Me acerco y la estudio y me vuelvo a atar a esos labios que tanto quise. Emilia revolotea el cañón del arma como si fuera un puntero. “¿Qué hago Cibrián? ¿Lo remato? Decime, vos tenés la vida de él en tus manos”. Y algo que viene de muy lejos pero que está adentro mío, gira como el agua de una brújula. Una especie de sentimiento irreversible, sin retorno, pero que no resigna mi obsesión de poner las cosas en su lugar. “Dejámelo a mí, Emilia, yo me encargo”. Apoyo mi pistola sobre el rostro de Piero que ahora es un charco de sudor y miedo, “Tenés diez segundos para decirme dónde está la caja fuerte”.

En el galpón de los autos, Piero abre el capot del Cadillac y vuelve con un bolso. Le pregunto ¿Cuánto? “Medio millón de verdes”. Tiro el bolso a los pies de Emilia mientras le digo que se vaya, que Piero y yo nos vamos a entender. Que este día no quedará registrado en la memoria de nadie. “¿Pero vos no venís Cibrián?” Y le repito que se vaya, que ella ya no es de nadie. Deja la escopeta y con el bolso en la mano se arrima a centímetros de mi nariz. La huelo. El mismo olor de las sábanas cuando ella las llenaba. “Que buen policía Cibrián, seguís siendo tan honrado como cagón”. Eso es lo último que me dice antes de desaparecer. Con Piero seguimos el auto que de a ratos corcovea en el camino y en mis propios pensamientos.

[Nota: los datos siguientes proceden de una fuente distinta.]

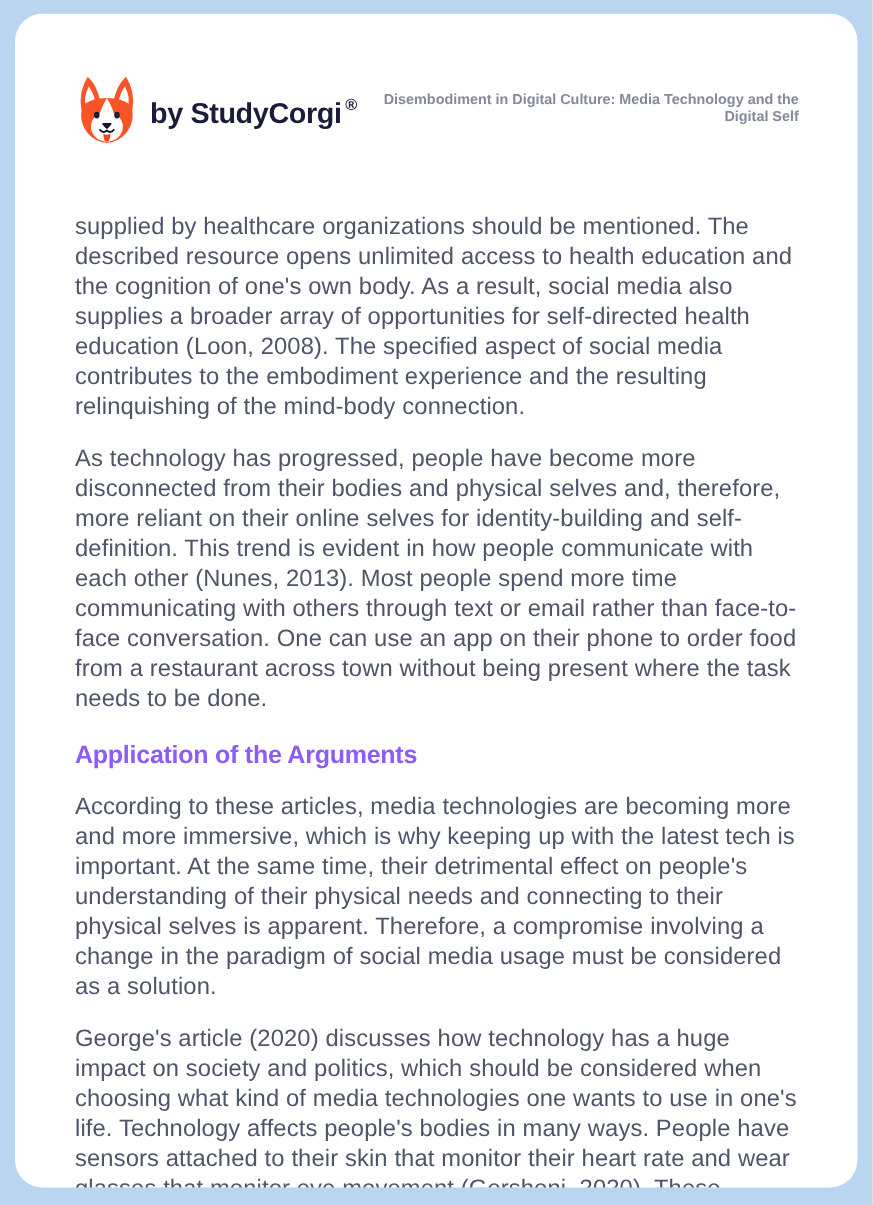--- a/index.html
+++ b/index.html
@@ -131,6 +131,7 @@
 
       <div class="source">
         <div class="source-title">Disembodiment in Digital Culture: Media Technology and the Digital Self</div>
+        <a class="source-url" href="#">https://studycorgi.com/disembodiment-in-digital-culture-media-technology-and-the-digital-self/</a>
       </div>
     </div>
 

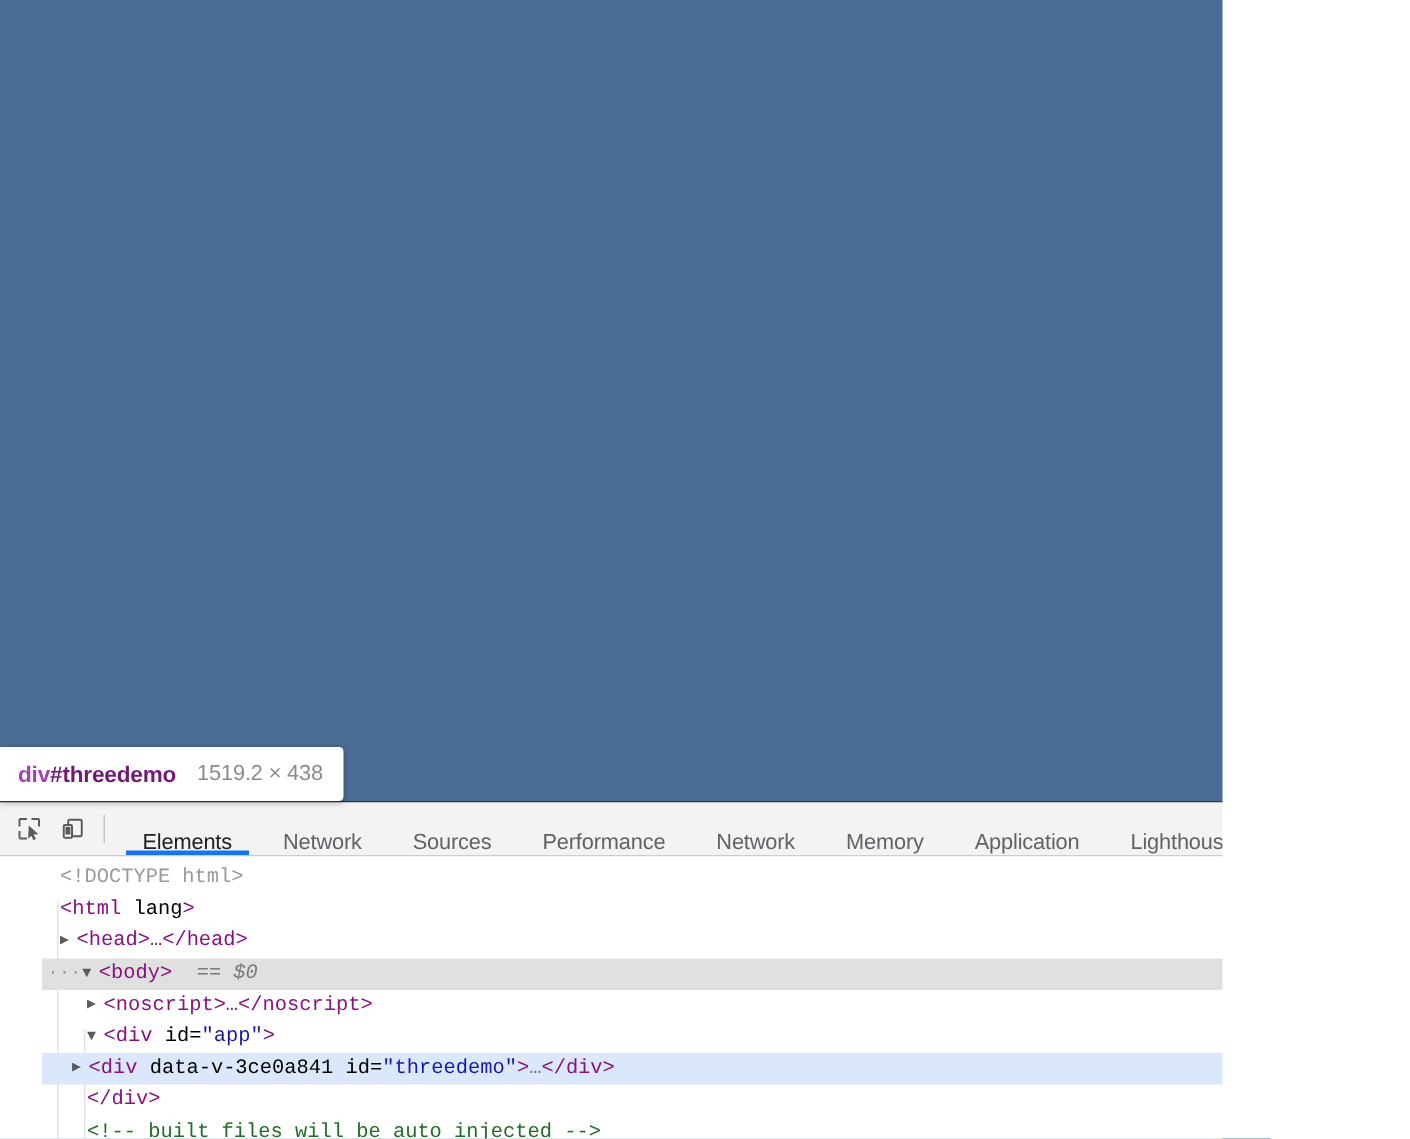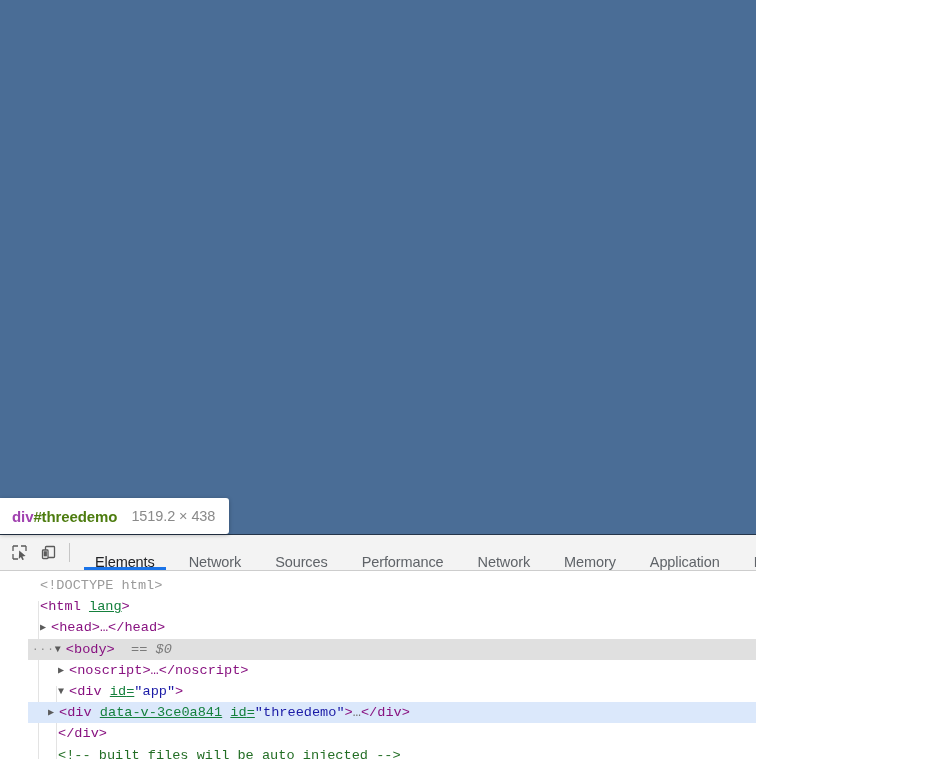--- a/index.html
+++ b/index.html
@@ -16,7 +16,7 @@
 
   #screen {
     position: relative;
-    width: 756px;
+    width: 815px;
     height: 759px;
     overflow: hidden;
   }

“Como te dije, aquí no pasó nada ¿Entendido? Solo un puñado de verdes para nacer de nuevo”. Piero asiente como un niño bobo. Luego le digo que busque a su esposa en la pileta, entierre los animales y se vaya de luna de miel.

Con el primer cigarrillo del día enciendo el auto y desando despacio el camino que me devuelve a la ruta. Una avioneta trepa en el cielo y trato de adivinar qué vera el piloto desde esas alturas ¿Un mar de soja? ¿La codicia que sobra y la grandeza que falta? Me cago de risa solo y me decido a creer que a lo sumo verá desde el cielo la nube de tierra que va dejando mi auto.